As for “Mercenary”… Ow, that hurts. But you’ve nailed it and I’m happy to describe myself as a “retired” lawyer rather than as one of the active shysters you write about. The profession does seem to be a magnet for an inordinate number of venal, ethically challenged people who are drawn to the ideas of money, power and prestige. Temperamentally, it was a bid fit for me from the start. I remember going to court about 20 years ago and a solitary woman was picketing in front of the building with a sign that said “Lawyers Stink” and she kept shouting “lawyers are shysters, shysters arae lawyers.” She was still out there two hours later when I left. From her tireless dedication to sharing her message, I infer that her lawyer must have really disappointed her.

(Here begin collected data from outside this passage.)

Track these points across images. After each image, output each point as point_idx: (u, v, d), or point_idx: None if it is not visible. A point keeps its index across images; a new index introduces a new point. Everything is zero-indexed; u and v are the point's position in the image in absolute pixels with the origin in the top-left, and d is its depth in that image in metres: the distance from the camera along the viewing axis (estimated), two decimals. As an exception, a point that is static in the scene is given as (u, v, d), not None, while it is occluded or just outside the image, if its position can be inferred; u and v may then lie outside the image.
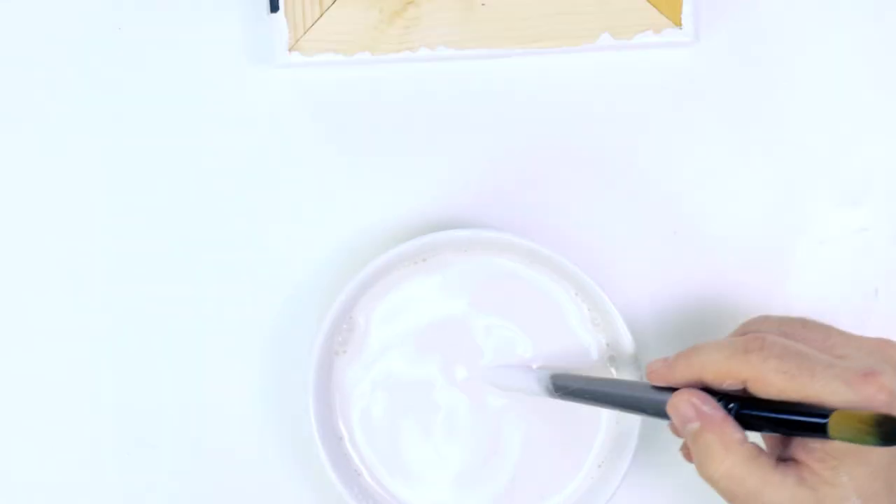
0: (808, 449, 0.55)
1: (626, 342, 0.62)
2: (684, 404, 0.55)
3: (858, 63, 0.65)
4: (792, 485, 0.54)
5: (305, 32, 0.64)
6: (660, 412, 0.56)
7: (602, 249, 0.65)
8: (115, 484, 0.67)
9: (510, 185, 0.66)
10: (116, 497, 0.67)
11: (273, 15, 0.64)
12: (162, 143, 0.66)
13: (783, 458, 0.56)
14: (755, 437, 0.55)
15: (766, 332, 0.57)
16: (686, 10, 0.63)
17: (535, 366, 0.63)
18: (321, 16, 0.64)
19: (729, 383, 0.55)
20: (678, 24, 0.63)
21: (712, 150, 0.66)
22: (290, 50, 0.64)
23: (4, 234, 0.67)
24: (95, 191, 0.66)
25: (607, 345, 0.63)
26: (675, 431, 0.57)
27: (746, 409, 0.54)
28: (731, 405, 0.54)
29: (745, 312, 0.64)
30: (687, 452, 0.58)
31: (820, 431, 0.51)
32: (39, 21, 0.66)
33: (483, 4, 0.64)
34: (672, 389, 0.56)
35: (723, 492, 0.55)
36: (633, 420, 0.62)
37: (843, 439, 0.51)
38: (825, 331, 0.58)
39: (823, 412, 0.52)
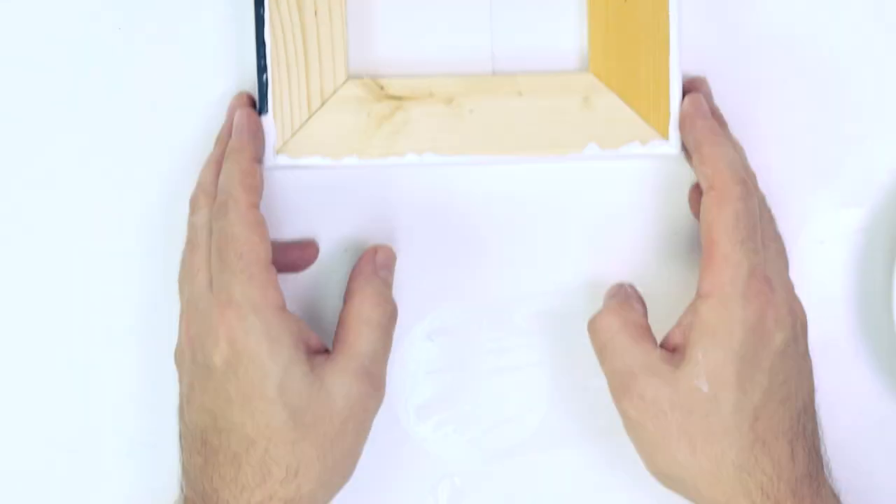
0: (681, 324, 0.59)
1: None
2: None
3: (859, 63, 0.66)
4: (657, 356, 0.59)
5: (293, 135, 0.64)
6: None
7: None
8: (114, 485, 0.67)
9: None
10: (116, 497, 0.67)
11: (262, 117, 0.64)
12: (160, 145, 0.66)
13: None
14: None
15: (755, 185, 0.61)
16: (673, 121, 0.64)
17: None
18: (310, 117, 0.64)
19: (701, 179, 0.60)
20: (665, 135, 0.64)
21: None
22: (277, 152, 0.64)
23: (4, 233, 0.66)
24: (95, 190, 0.66)
25: None
26: None
27: None
28: None
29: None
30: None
31: None
32: (39, 21, 0.66)
33: (471, 111, 0.64)
34: None
35: (595, 341, 0.61)
36: None
37: None
38: (770, 222, 0.62)
39: None
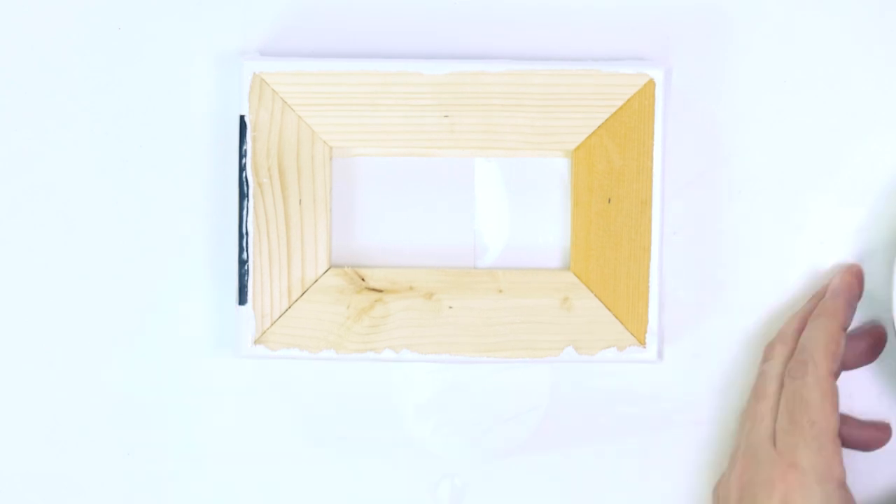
0: None
1: None
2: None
3: (858, 63, 0.66)
4: None
5: (272, 325, 0.64)
6: None
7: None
8: (115, 485, 0.67)
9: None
10: (116, 497, 0.67)
11: (240, 307, 0.64)
12: (159, 145, 0.66)
13: None
14: None
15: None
16: (651, 328, 0.64)
17: None
18: (289, 307, 0.64)
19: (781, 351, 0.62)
20: (642, 342, 0.64)
21: (713, 149, 0.66)
22: (255, 343, 0.64)
23: (4, 233, 0.66)
24: (93, 190, 0.66)
25: None
26: None
27: None
28: None
29: (745, 312, 0.66)
30: None
31: None
32: (39, 21, 0.66)
33: (451, 307, 0.64)
34: None
35: None
36: None
37: None
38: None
39: None
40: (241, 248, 0.64)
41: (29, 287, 0.66)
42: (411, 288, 0.64)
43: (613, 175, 0.64)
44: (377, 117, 0.64)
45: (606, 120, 0.64)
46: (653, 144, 0.63)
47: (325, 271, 0.64)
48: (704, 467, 0.66)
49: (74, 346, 0.67)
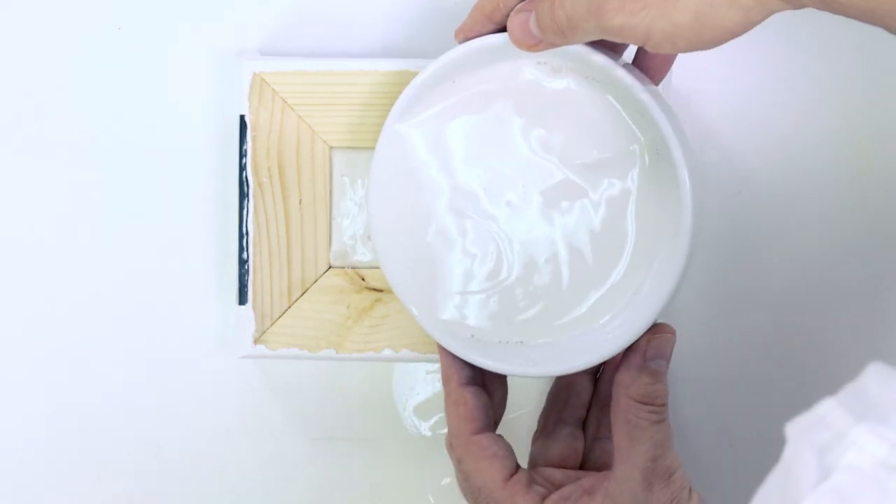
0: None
1: (669, 135, 0.57)
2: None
3: (858, 61, 0.65)
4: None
5: (272, 324, 0.64)
6: None
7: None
8: (115, 485, 0.67)
9: None
10: (117, 498, 0.67)
11: (240, 307, 0.64)
12: (159, 144, 0.66)
13: None
14: None
15: None
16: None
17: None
18: (289, 307, 0.64)
19: None
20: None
21: (713, 148, 0.66)
22: (255, 342, 0.64)
23: (4, 233, 0.67)
24: (92, 189, 0.66)
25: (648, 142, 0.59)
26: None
27: None
28: None
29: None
30: None
31: None
32: (40, 21, 0.66)
33: (449, 306, 0.64)
34: None
35: None
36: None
37: None
38: None
39: None
40: (241, 248, 0.64)
41: (28, 287, 0.67)
42: (411, 287, 0.64)
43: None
44: (377, 117, 0.63)
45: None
46: None
47: (325, 271, 0.64)
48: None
49: (74, 346, 0.67)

There are plenty of retired lawyers who contribute to this venue, Brian, and most of them are fed up with business as usual. What does it say about our country that a hefty plurality of members of both houses of Congress are lawyers? As someone once told me: Shit rolls downhill, but there’s always an asshole at the top.

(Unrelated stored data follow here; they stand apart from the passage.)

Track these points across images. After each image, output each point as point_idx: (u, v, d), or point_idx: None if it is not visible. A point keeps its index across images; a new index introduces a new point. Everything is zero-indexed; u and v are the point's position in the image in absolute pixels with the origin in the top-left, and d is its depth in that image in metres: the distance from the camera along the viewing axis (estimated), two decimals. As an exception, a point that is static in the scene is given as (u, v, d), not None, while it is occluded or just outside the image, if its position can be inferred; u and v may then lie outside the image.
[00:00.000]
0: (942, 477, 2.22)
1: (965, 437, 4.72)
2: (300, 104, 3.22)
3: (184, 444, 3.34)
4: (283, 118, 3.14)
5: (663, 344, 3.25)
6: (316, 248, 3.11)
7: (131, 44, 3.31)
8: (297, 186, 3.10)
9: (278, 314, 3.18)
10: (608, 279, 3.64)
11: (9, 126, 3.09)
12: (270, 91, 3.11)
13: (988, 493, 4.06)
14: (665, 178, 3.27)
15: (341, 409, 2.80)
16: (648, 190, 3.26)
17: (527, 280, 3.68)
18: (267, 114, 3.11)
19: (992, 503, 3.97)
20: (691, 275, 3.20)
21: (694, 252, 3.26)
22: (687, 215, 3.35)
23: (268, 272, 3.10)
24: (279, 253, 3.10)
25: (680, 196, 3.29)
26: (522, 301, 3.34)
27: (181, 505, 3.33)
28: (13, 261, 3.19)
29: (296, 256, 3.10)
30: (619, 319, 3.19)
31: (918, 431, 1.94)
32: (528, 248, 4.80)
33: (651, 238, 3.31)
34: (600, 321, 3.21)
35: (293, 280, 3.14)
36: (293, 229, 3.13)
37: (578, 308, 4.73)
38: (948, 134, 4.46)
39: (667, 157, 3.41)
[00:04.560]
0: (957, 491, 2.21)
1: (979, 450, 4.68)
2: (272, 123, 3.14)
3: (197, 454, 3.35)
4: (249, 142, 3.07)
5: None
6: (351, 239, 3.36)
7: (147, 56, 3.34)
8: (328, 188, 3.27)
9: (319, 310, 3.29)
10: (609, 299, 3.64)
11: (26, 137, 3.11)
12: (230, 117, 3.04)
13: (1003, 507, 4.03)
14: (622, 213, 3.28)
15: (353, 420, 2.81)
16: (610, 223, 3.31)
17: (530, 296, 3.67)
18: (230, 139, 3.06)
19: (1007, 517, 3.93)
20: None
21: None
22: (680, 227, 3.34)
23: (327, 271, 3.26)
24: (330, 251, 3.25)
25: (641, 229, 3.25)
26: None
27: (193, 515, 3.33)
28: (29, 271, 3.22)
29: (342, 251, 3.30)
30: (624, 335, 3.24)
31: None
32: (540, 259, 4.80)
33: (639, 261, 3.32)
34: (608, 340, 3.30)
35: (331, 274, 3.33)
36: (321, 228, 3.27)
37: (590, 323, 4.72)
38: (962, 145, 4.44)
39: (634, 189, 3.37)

C. B., “abiding doubt may guide you to a freshening reprieve” splendidly expresses practical reality. The yoke of being forgiven is a light one. Too many folk neither grant it nor wear it.
Your divorce shyster resembles the few I’ve known of. Among lawyer acquaintances with a care for their own integrity, they seem to prefer estate planning or even criminal cases to “family law.”
Shackles of course, Margaret, imply enslavement or imprisonment, whereas a yoke connotes cooperation or partnership. Lawyers will be lawyers.
I enjoyed ‘Undone’ and the fact that the narrator sees both leaving and staying at a company similar in outcome, where you ‘trade your shackles for a yoke’.
Ironically, in Arabic, ‘lawyer’ is ‘maharmi’, while ‘thief’ is ‘harami’, much like ‘lawyer’-‘liar’. Could this just be a mere coincidence?
Thanks for the reads, CB.
Maybe, Paul, there are coincidences, and maybe not. Some comparative linguist once tried, but failed, to show that the Indo-European languages and the Semitic languages were part of the same group.
C.B., I just love this couplet: “The pardons granted by forgiving folk / May help you trade your shackles for a yoke.” Its wisdom has impressed me… and my Muse. Thank you!
Very well done with both poems. I particularly like your use of an ABAB scheme to support a more serious tone to your satire, and the natural feeling to the rhymes, making the satire more grounded and ultimately more effective.